TASK TO CARRY OUT: When a line of the records below contains the string "lines", copy that whole line.

§

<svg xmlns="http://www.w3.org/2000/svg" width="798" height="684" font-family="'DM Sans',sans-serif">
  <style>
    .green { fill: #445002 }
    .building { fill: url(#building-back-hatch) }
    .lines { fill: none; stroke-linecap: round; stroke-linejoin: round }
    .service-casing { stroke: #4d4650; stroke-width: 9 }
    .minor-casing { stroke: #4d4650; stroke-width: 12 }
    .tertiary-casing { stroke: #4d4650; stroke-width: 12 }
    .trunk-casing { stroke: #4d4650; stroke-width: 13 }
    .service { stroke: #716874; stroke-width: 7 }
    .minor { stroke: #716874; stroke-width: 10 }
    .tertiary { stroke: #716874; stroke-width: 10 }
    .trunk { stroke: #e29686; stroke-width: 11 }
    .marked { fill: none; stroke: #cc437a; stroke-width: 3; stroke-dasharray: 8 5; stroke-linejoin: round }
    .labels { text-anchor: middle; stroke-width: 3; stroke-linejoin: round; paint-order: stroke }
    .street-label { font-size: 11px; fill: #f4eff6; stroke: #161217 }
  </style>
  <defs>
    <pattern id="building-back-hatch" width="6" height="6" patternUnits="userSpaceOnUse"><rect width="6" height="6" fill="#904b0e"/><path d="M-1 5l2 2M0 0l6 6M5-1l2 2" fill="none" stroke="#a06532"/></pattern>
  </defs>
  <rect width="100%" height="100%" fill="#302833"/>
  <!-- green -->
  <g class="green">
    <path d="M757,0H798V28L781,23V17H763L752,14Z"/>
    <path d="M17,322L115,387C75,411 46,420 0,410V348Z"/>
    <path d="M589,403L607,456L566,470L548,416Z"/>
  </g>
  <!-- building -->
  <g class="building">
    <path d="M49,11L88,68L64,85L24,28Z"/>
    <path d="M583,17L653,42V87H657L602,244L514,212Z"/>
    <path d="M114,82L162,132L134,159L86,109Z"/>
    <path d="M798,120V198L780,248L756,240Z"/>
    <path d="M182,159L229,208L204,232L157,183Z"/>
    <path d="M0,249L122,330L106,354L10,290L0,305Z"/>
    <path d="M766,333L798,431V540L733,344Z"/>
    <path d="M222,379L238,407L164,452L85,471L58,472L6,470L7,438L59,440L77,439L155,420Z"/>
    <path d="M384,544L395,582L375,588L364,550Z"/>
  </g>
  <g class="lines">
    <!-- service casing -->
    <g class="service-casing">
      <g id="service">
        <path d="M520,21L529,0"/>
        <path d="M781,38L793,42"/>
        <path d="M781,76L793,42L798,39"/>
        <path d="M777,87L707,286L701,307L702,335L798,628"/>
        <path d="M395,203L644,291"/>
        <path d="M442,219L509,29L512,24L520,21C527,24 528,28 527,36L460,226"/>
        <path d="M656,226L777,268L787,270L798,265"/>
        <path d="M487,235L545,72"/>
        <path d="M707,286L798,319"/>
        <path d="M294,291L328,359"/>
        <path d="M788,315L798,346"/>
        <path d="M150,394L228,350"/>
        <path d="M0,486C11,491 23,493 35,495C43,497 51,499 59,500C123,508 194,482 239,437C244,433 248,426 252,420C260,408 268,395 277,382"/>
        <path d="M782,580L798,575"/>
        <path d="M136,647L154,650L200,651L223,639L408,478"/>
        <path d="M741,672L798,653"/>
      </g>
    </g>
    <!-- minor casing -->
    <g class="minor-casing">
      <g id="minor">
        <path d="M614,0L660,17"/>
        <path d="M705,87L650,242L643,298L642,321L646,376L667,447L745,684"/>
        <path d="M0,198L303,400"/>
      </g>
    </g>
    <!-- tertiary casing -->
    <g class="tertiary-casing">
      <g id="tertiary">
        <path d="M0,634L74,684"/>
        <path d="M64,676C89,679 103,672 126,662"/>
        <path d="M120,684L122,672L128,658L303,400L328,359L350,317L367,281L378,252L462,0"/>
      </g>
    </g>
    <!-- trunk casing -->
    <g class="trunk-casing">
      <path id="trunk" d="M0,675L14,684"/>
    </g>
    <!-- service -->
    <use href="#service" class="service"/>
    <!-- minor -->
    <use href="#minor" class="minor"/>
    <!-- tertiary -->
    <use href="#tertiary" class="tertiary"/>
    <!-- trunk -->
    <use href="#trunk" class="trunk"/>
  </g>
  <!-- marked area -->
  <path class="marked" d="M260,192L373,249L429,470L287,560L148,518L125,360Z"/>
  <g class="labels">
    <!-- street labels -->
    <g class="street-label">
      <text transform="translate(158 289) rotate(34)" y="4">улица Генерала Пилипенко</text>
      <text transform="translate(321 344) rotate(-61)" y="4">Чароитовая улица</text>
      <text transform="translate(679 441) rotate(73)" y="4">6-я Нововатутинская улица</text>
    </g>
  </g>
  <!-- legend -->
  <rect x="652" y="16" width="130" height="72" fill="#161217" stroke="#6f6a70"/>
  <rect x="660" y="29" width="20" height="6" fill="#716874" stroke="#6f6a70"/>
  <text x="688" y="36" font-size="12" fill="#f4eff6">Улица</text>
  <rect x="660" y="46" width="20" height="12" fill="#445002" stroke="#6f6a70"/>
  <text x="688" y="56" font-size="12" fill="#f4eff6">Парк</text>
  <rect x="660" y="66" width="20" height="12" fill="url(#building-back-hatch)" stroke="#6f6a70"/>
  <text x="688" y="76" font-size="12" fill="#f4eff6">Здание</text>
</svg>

§

WRITTEN REPLY:
    .lines { fill: none; stroke-linecap: round; stroke-linejoin: round }
  <g class="lines">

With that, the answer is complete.